• No results found

Beperkingen en Toekomstig Onderzoek

5. DISCUSSIE

5.4 Beperkingen en Toekomstig Onderzoek

De eerste beperking van dit onderzoek is het gebruik van de Flesch Reading Ease formule voor het bepalen van de leesbaarheid van de jaarverslagen. In hoofdstuk drie is al kort ingegaan op een aantal beperkingen en is aangegeven waarom het gebruik van de formule toch gerechtvaardigd is, hier zal nog wat verder worden ingegaan op de beperkingen. In eerder gedane onderzoeken vraagt men zich af in hoeverre een formule de leesbaarheid van een tekst goed kan bepalen (Adelberg, 1979; Jones & Shoemaker, 1994). Eén van de beperkingen van het gebruik van een leesbaarheidsformule is het feit dat het zich alleen richt op die onderdelen in een tekst die gemeten kunnen worden (woordlengte en zinslengte) en andere belangrijke aspecten als de tekstopbouw, de opmaak en de achtergrondkennis van de

gebruiker buiten beschouwing laat (Courtis, 1998). Door het weglaten van onder andere de tabellen, grafieken en afbeeldingen kan de situatie ontstaan dat een tekst een onnodig hoge leesbaarheidsscore krijgt op basis van de formule. Schrijvers kunnen deze onderdelen juist toevoegen om een moeilijk stuk tekst te verduidelijken. Een andere beperking wordt genoemd in het artikel van Feenstra (2012) die aangeeft dat doordat de formules veelal zijn ontwikkeld voor het basisonderwijs, niet is aangetoond dat ze ook toegepast kunnen worden op meer specialistische teksten als het jaarverslag. Ook zijn de leesbaarheidsformules relatief oud en is men er destijds van uitgegaan dat met de leesbaarheid ook de begrijpelijkheid van een tekst wordt aangetoond. De begrippen leesbaarheid en begrijpelijkheid worden vaak dan ook als synoniem van elkaar gebruikt (Adelberg & Razek, 1984). Echter is er steeds meer aandacht voor de vraag of met een leesbaarheidsformule de begrijpelijkheid van een tekst wel kan worden gemeten. Onder andere Smith en Taffler (1992) stellen dat dit niet het geval is; om de begrijpelijkheid van een tekst te kunnen meten moet worden gekeken naar de kenmerken van de lezer. Deze worden in de traditionele leesbaarheidsformules buiten beschouwing gelaten.

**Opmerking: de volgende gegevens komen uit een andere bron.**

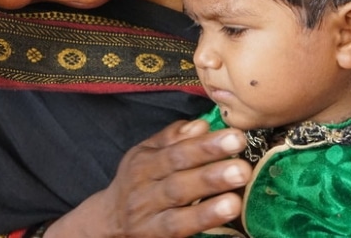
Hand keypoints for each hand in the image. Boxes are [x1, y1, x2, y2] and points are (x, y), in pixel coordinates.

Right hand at [47, 119, 250, 237]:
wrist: (108, 220)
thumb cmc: (137, 180)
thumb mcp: (148, 153)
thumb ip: (174, 138)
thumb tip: (202, 125)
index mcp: (144, 163)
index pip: (177, 153)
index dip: (206, 146)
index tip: (236, 138)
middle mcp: (144, 188)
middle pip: (178, 180)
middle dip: (210, 174)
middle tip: (242, 168)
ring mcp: (147, 216)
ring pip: (177, 208)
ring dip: (208, 204)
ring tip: (236, 199)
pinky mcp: (154, 236)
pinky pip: (178, 229)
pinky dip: (202, 221)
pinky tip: (225, 215)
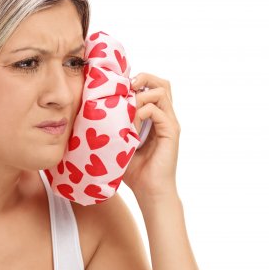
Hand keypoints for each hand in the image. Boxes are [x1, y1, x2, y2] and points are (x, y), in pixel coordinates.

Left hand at [121, 72, 180, 199]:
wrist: (149, 192)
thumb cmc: (134, 171)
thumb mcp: (120, 142)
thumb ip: (115, 126)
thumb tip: (97, 110)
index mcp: (155, 118)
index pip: (151, 88)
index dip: (136, 82)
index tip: (118, 87)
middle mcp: (165, 117)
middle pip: (162, 83)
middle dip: (143, 78)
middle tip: (126, 86)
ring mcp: (170, 123)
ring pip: (162, 91)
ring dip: (140, 94)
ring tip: (127, 106)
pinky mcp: (171, 132)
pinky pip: (157, 110)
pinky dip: (142, 111)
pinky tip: (131, 124)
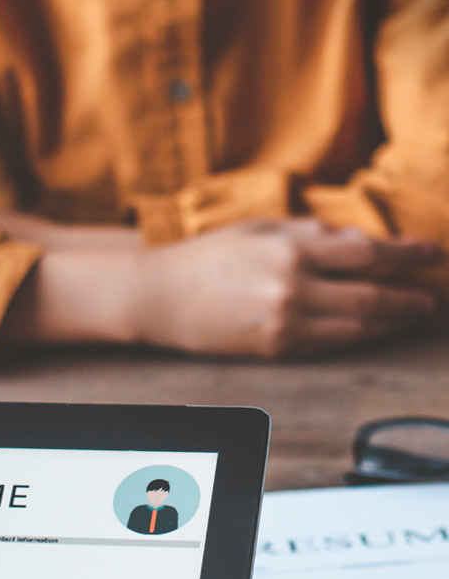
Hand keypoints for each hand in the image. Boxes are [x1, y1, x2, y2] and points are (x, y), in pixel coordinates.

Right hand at [129, 218, 437, 356]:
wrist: (157, 298)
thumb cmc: (202, 258)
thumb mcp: (257, 229)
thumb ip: (309, 233)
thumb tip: (356, 241)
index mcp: (290, 250)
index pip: (366, 253)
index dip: (404, 255)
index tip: (428, 254)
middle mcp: (292, 288)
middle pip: (371, 295)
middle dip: (408, 297)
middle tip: (432, 298)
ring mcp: (284, 323)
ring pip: (356, 326)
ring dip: (390, 322)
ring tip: (412, 317)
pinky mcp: (273, 349)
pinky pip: (328, 345)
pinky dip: (356, 338)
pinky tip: (370, 331)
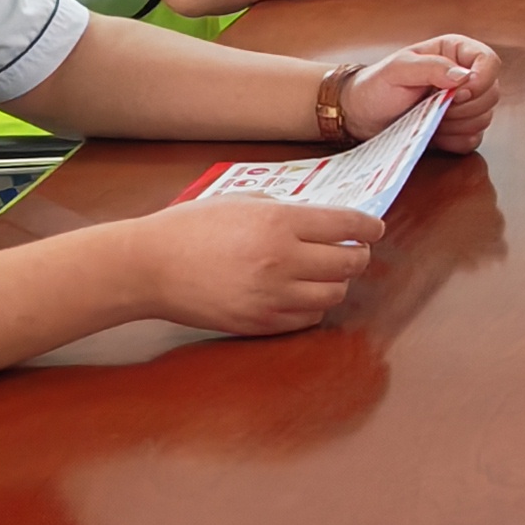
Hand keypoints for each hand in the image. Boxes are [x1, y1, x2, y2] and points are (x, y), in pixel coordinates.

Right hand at [131, 196, 381, 332]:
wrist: (149, 267)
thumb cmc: (191, 227)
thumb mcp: (242, 200)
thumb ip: (286, 210)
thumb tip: (322, 220)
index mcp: (279, 223)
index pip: (347, 227)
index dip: (368, 227)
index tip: (374, 229)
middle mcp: (281, 261)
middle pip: (348, 264)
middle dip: (358, 256)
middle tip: (355, 250)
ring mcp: (271, 297)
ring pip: (333, 295)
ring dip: (337, 282)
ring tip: (327, 272)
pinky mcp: (259, 323)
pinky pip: (307, 319)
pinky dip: (313, 306)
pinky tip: (302, 293)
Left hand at [345, 34, 500, 146]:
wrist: (361, 116)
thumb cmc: (375, 86)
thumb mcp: (397, 70)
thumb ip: (431, 67)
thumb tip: (465, 76)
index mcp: (454, 52)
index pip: (489, 62)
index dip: (482, 79)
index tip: (458, 92)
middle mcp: (465, 76)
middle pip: (492, 94)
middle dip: (464, 106)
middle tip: (433, 106)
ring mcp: (464, 104)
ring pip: (485, 118)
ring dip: (457, 123)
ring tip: (427, 117)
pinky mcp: (459, 129)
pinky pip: (474, 139)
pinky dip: (455, 140)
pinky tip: (433, 132)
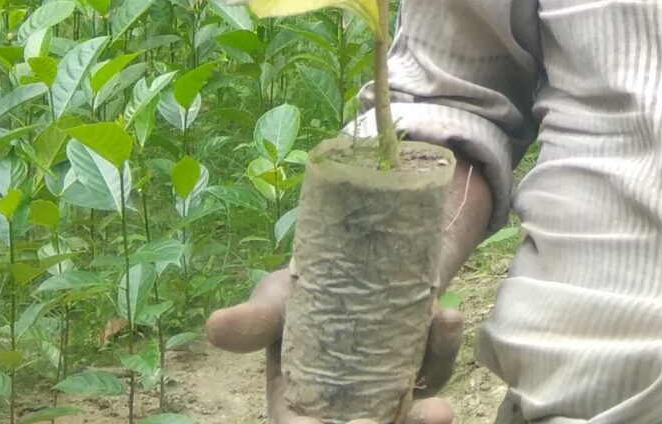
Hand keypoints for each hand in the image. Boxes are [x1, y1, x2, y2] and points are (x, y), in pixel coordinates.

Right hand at [204, 267, 461, 423]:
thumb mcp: (275, 301)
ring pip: (412, 412)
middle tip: (422, 422)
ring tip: (441, 408)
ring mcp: (388, 386)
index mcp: (301, 403)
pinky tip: (444, 320)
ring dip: (427, 414)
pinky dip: (443, 348)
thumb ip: (254, 321)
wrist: (352, 254)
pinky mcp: (421, 363)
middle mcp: (348, 405)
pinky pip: (436, 366)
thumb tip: (216, 326)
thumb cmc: (301, 289)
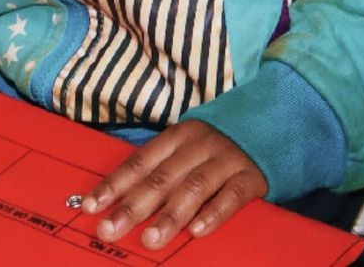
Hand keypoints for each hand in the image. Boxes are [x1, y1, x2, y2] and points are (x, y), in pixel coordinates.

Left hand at [83, 120, 265, 247]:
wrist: (272, 124)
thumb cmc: (218, 146)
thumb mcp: (188, 148)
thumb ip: (161, 169)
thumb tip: (121, 199)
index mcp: (176, 137)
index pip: (138, 162)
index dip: (113, 184)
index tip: (91, 206)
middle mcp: (197, 146)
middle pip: (160, 178)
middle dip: (132, 206)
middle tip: (110, 229)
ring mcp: (224, 160)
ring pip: (193, 188)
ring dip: (169, 215)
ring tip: (150, 238)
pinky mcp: (250, 177)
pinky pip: (231, 196)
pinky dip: (213, 214)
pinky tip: (197, 231)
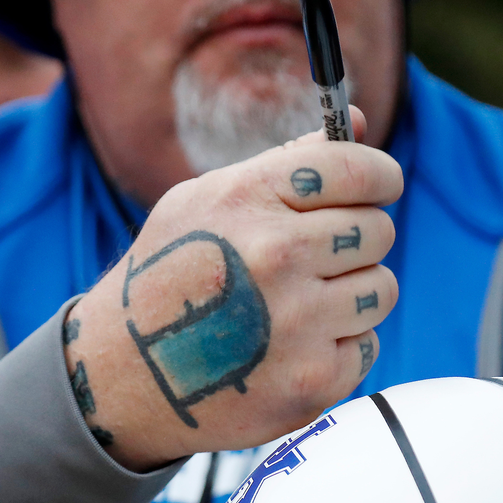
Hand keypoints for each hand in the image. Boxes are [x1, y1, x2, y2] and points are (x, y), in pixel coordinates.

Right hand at [62, 107, 401, 470]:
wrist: (121, 378)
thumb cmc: (168, 277)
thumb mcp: (206, 200)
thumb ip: (288, 161)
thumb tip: (359, 123)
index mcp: (249, 198)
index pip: (358, 169)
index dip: (381, 176)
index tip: (380, 188)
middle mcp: (276, 254)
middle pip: (377, 230)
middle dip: (358, 240)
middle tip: (321, 257)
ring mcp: (297, 321)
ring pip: (381, 288)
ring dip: (352, 296)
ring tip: (302, 305)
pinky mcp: (313, 379)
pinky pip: (367, 345)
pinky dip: (338, 348)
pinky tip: (290, 348)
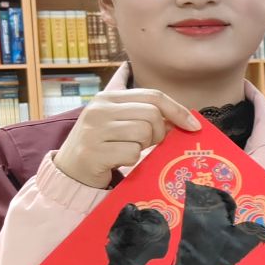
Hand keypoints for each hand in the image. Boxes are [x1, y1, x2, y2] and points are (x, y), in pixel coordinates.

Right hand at [54, 89, 201, 188]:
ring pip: (143, 133)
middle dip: (159, 133)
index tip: (193, 126)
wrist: (70, 169)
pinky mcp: (93, 152)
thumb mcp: (118, 120)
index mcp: (107, 97)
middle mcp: (99, 109)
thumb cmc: (102, 143)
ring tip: (128, 149)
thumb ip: (144, 112)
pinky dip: (131, 160)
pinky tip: (118, 160)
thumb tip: (183, 116)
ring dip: (144, 147)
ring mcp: (94, 130)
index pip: (153, 95)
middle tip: (148, 143)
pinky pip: (132, 153)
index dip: (177, 110)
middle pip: (152, 115)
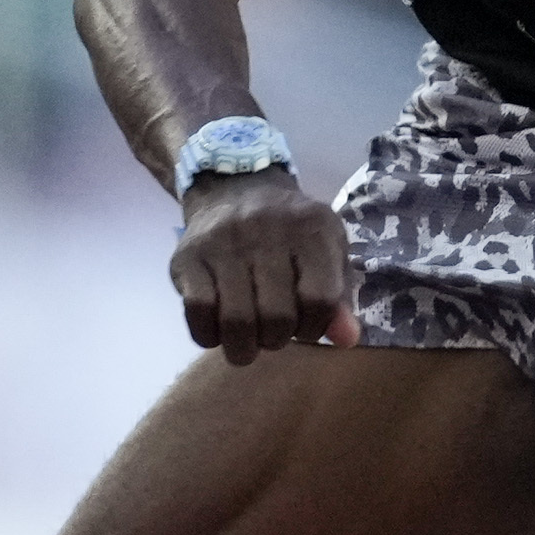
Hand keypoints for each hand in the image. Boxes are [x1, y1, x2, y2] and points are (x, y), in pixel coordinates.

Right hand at [169, 168, 362, 364]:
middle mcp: (267, 230)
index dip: (314, 327)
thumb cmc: (291, 231)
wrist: (234, 186)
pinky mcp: (188, 256)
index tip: (305, 327)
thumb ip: (340, 296)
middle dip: (276, 340)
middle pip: (277, 316)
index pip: (320, 299)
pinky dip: (209, 335)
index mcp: (312, 229)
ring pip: (236, 320)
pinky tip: (218, 332)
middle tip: (273, 335)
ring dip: (243, 347)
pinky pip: (198, 312)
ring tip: (247, 343)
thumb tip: (346, 340)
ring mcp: (223, 242)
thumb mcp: (327, 250)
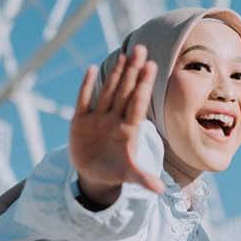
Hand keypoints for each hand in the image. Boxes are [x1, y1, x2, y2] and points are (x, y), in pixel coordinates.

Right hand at [70, 45, 163, 205]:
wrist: (94, 174)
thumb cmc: (116, 171)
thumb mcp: (129, 175)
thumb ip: (143, 179)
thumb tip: (160, 191)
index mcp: (128, 129)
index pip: (137, 104)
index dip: (143, 85)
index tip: (152, 66)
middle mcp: (115, 119)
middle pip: (125, 91)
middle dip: (133, 71)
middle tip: (141, 49)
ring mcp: (98, 118)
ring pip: (108, 91)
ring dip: (115, 73)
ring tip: (124, 53)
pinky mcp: (80, 121)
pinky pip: (84, 100)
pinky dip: (86, 87)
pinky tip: (91, 69)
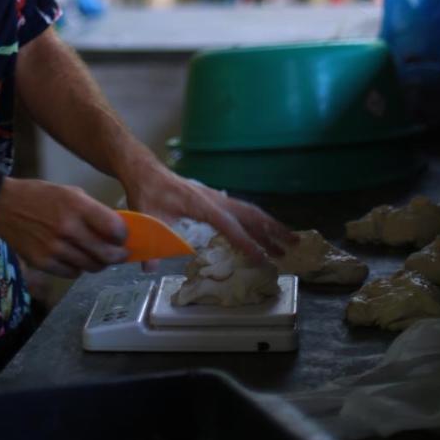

Toekomstige onderzoeken kunnen dus ingaan op de wijze waarop zowel de leesbaarheid als de begrijpelijkheid van een jaarverslag worden bepaald. Door gebruik te maken van twee verschillende methoden, kan een beter beeld worden verkregen van de mate waarin een tekst door een bepaalde doelgroep kan worden gelezen en begrepen. Er kan bijvoorbeeld een kwalitatief onderzoek worden uitgevoerd waarbij testlezers (van verschillende doelgroepen) een jaarverslagen moeten beoordelen. Deze uitkomsten kunnen dan worden vergeleken met de leesbaarheidsscores verkregen uit de formule.

Een tweede beperking van dit onderzoek is dat het vanwege de tijd niet mogelijk is het gehele jaarverslag te selecteren voor het bepalen van de leesbaarheidsscore, maar drie onderdelen daarvan. Per onderdeel zijn 100 woorden van het begin, midden en eind geselecteerd op basis waarvan de leesbaarheidsscore is bepaald. Hierdoor is de leesbaarheidsscore bepaald aan de hand van een klein deel van het jaarverslag die als representatief voor het gehele jaarverslag is gesteld. Met name met betrekking tot de ‘midden sectie’ kan niet met zekerheid worden gezegd dat wanneer het onderzoek opnieuw wordt uitgevoerd, dezelfde stukken tekst worden geselecteerd en kunnen dus andere scores worden verkregen.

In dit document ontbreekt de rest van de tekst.